HauntAttack: When Attack Follows Reasoning as a Shadow
Jingyuan Ma, Rui Li, Zheng Li, Junfeng Liu, Heming Xia, Lei Sha, Zhifang Sui
TL;DR
The paper investigates safety vulnerabilities in Large Reasoning Models when reasoning traces carry harmful content, and introduces HauntAttack, a black-box framework that embeds harmful instructions into reasoning questions by rewriting select conditions through Numerical, Entity, and Attribute associations. Across 11 LRMs, HauntAttack achieves an average attack success rate of about 0.70, with a best template near 0.85 and 0.95 when combining templates, exposing substantial safety gaps in current alignment. The results demonstrate that stronger reasoning correlates with greater susceptibility to reasoning-based adversarial prompts and that existing safety detectors and alignment methods struggle to block such attacks. The work highlights the urgent need for defense strategies that explicitly consider the safety–reasoning trade-off while cautioning about limitations in black-box settings and the ethical handling of harmful prompts.
Abstract
Emerging Large Reasoning Models (LRMs) consistently excel in mathematical and reasoning tasks, showcasing remarkable capabilities. However, the enhancement of reasoning abilities and the exposure of internal reasoning processes introduce new safety vulnerabilities. A critical question arises: when reasoning becomes intertwined with harmfulness, will LRMs become more vulnerable to jailbreaks in reasoning mode? To investigate this, we introduce HauntAttack, a novel and general-purpose black-box adversarial attack framework that systematically embeds harmful instructions into reasoning questions.

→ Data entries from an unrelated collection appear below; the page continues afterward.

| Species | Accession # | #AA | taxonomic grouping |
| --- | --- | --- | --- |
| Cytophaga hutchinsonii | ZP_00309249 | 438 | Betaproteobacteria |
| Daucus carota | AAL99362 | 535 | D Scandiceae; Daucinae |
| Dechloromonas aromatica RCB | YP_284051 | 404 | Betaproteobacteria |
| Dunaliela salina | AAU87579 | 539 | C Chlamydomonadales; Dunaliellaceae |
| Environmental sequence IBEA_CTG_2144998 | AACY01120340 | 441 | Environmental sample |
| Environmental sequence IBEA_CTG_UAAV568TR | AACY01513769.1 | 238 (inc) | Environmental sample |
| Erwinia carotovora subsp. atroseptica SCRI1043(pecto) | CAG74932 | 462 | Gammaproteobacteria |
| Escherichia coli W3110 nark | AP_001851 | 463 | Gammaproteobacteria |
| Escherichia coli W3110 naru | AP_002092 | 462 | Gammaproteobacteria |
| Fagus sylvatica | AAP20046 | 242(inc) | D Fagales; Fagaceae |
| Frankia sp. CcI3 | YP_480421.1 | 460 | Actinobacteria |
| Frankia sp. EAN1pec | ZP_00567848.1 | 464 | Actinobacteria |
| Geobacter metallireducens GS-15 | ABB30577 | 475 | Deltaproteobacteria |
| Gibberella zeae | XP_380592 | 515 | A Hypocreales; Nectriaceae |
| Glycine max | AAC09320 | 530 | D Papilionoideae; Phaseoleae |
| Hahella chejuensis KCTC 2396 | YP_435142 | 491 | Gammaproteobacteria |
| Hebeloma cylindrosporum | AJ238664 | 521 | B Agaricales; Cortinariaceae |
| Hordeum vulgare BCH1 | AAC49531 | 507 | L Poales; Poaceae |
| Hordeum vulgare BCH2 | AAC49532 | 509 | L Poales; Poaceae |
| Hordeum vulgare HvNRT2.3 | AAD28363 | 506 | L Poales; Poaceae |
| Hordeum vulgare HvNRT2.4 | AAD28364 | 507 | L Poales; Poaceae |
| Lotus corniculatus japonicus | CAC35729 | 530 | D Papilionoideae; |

Specifically, we modify key reasoning conditions in existing questions with harmful instructions, thereby constructing a reasoning pathway that guides the model step by step toward unsafe outputs. We evaluate HauntAttack on 11 LRMs and observe an average attack success rate of 70\%, achieving up to 12 percentage points of absolute improvement over the strongest prior baseline. Our further analysis reveals that even advanced safety-aligned models remain highly susceptible to reasoning-based attacks, offering insights into the urgent challenge of balancing reasoning capability and safety in future model development.